When I got home I was pretty wiped out from being mostly awake all night (man, did I want to just coast on that Dilaudid -- did I mention how much I liked it? -- and nod off, but they weren't having any of that, for sure). Between the crazy people, the automatic blood pressure cuff that left weird bruises all over my upper arm (they just suddenly go on with no warning, which scared the crap out of me the first time), the beeping of a machine outside my door, sleep wasn't a part of the package. I crashed for a few hours because [livejournal.com profile] feochadn, M'lyn, and Christy had tidied up the house and fed Emma and cleaned out her box for me and so I was able to skip having to deal with all that.

More than anything, I feel foolish. That I had to wreck the bash by being sick, that I had to go to an emergency room like a wuss, that I had to drag people out in the middle of the night. I cannot stand to talk about bodily functions -- I flail and mumble and freak out whenever people talk about that, but of course, now I have to deal with all these gross bodily function issues because I guess pain meds shut down your system. And of course there are all the questions I will have to answer over and over. And talk about my sister, because the twin gene thing is very important in illness, I know that; it's just hard to do clinically, to be dispassionate about it. And contemplate surgery, which I can't contemplate without freaking out. We hates it. But it's not cancer, and it's not immediately life-threatening, which I am very grateful for.

Oh, and the worst thing of all?

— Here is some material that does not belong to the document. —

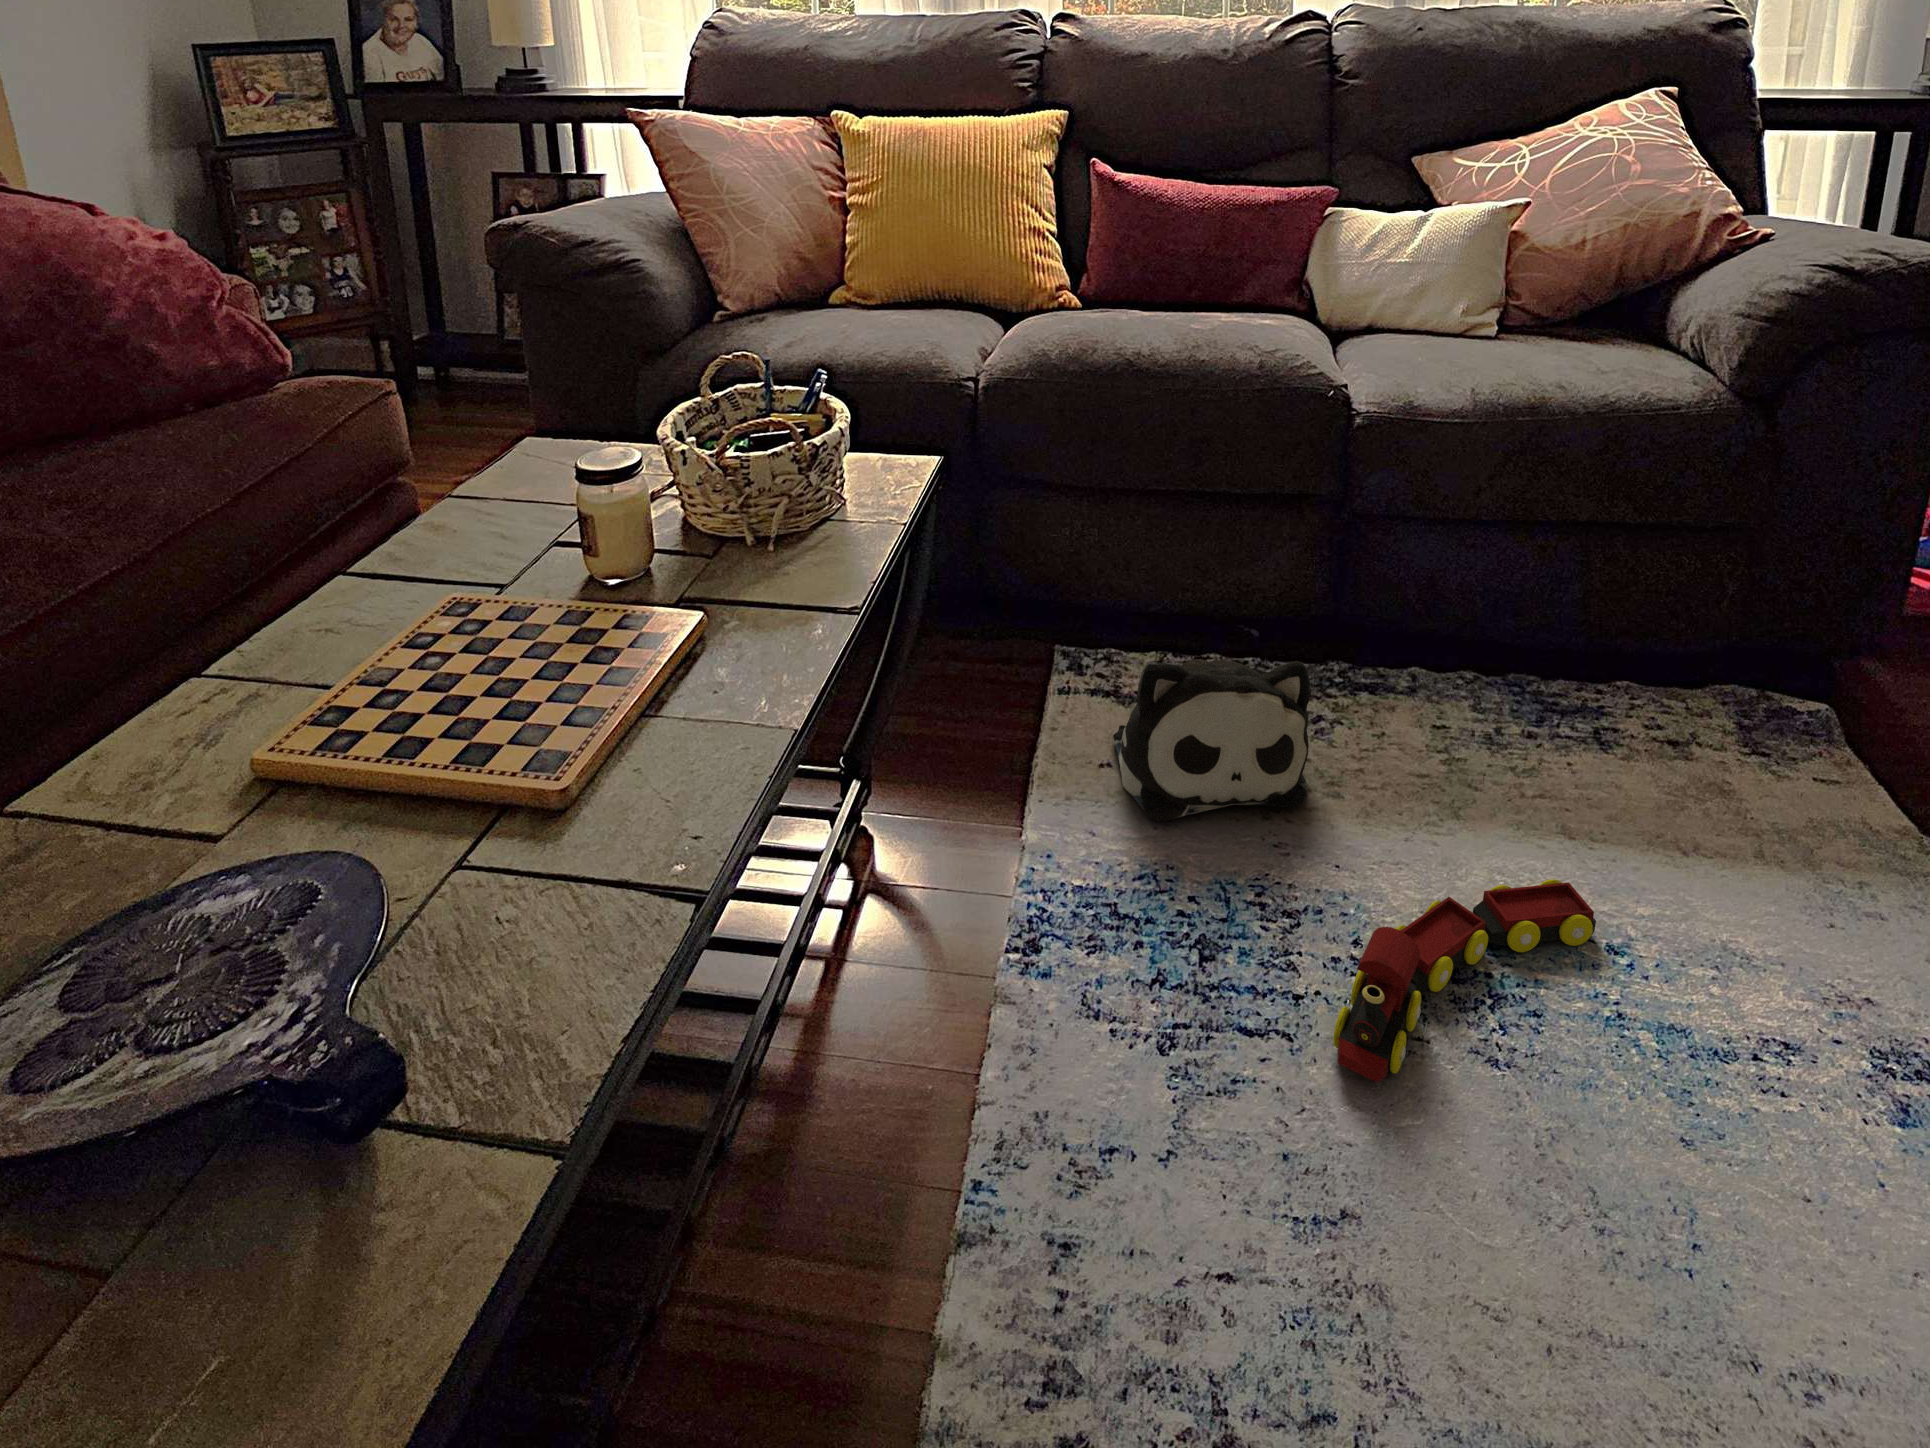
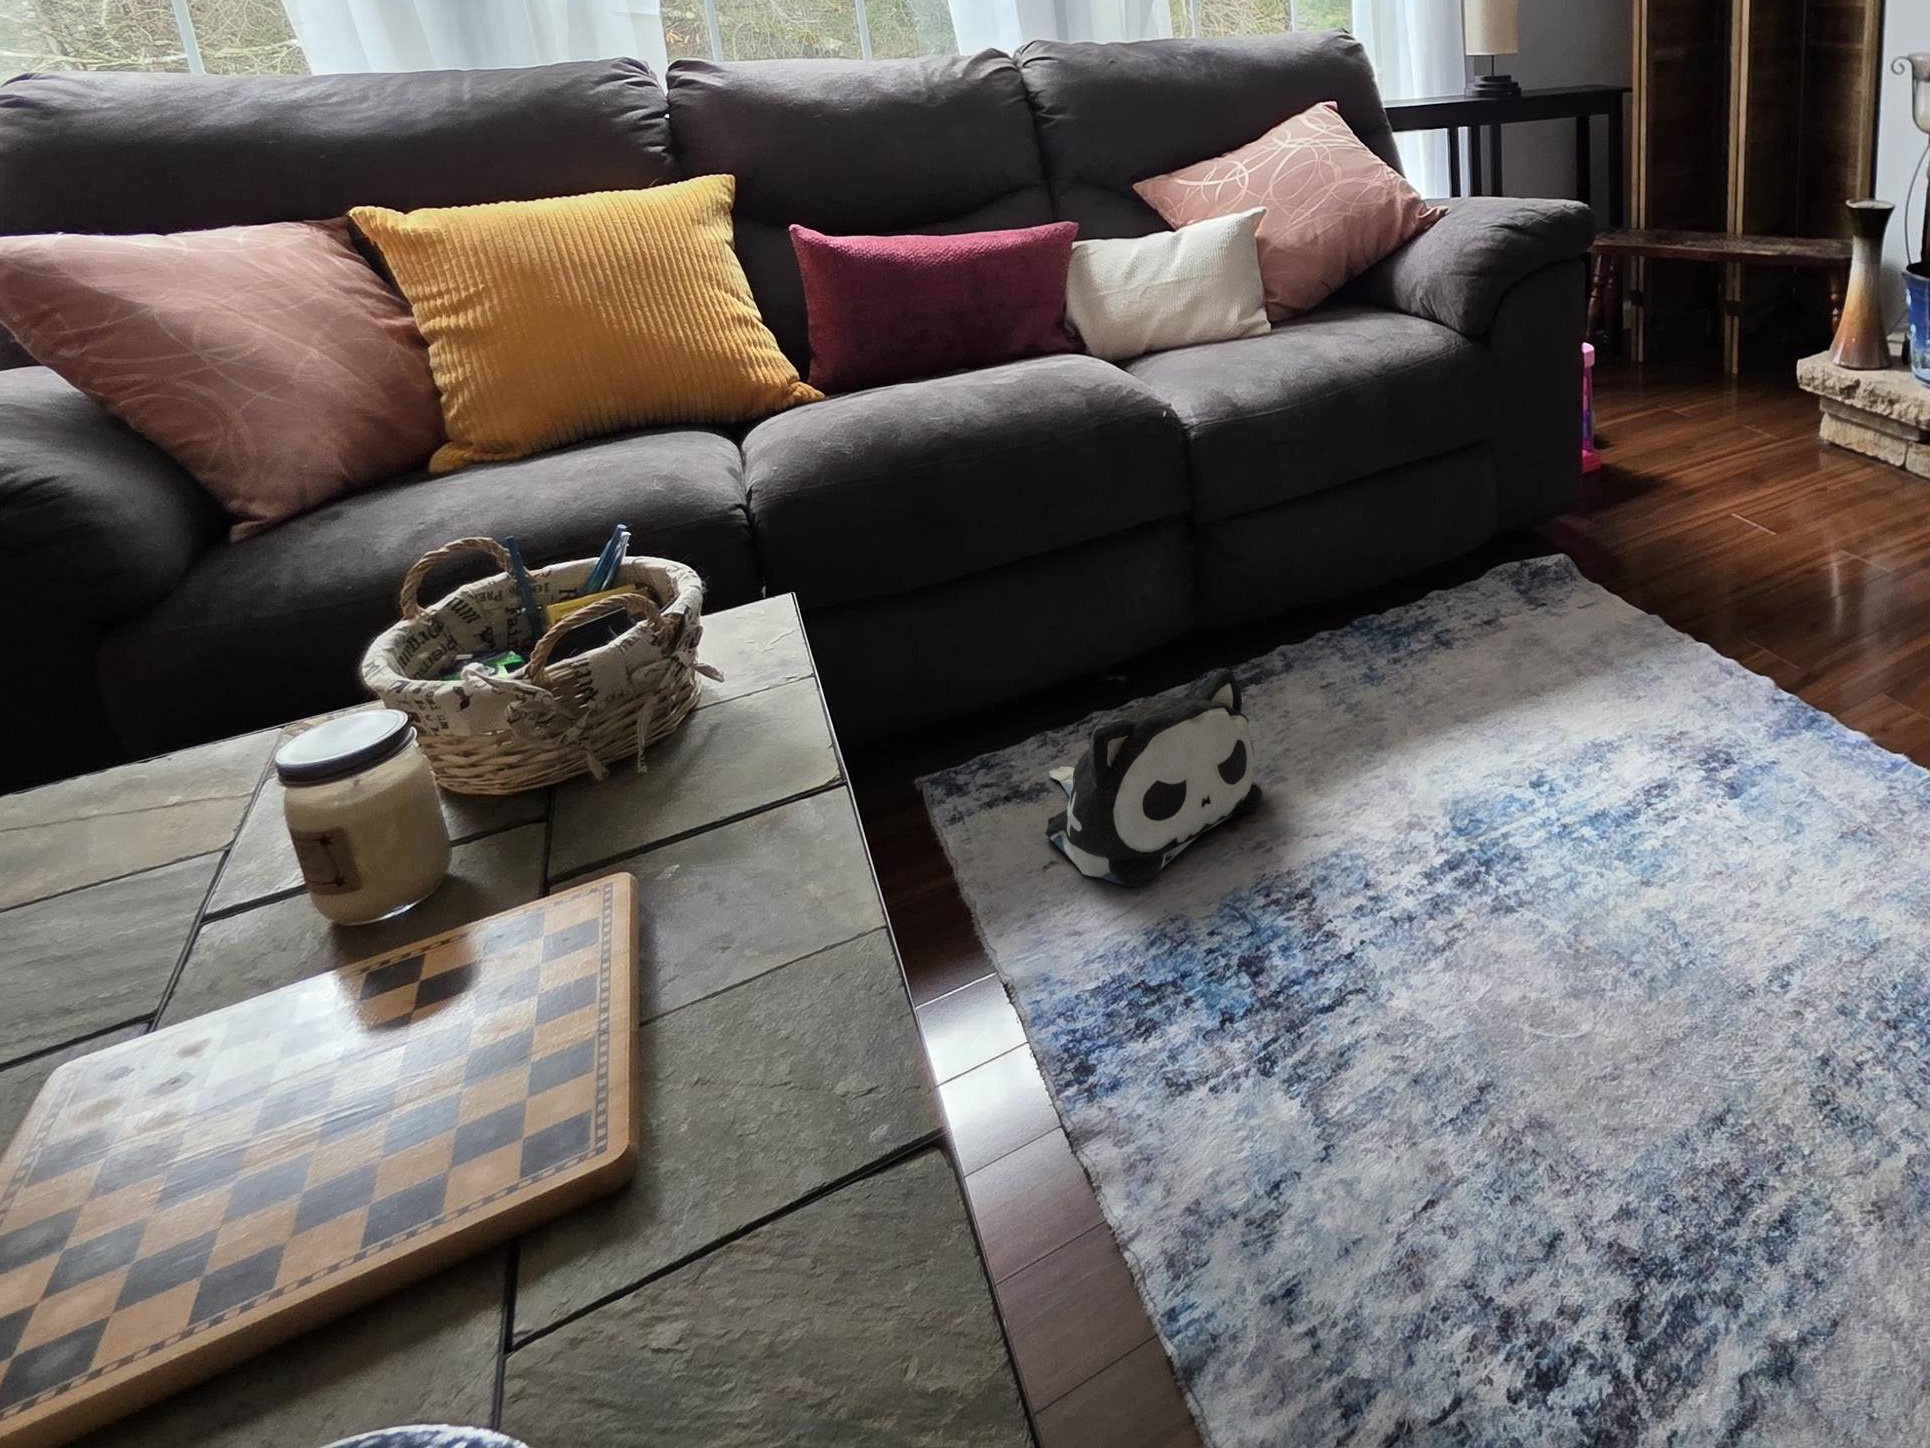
toy train: present [1333,879,1596,1083] -> none [1390,749,1519,981]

I got my new haircut on Saturday before all this, and it sucks. I can't get it to do what it's supposed to do, and she didn't cut it as short as I think it needs to be to flip outward, and so... I have to go back and get it fixed as much as I can. Good hair would have made it all bearable!

Date: 2006-08-29 01:29 am (UTC)
ext_281: (Default)
From: [identity profile] the-shoshanna.livejournal.com
Gah, how awful. I'm glad you're feeling better, and I hope to hell it doesn't happen again.

You are not a wuss. Yikes, far from it.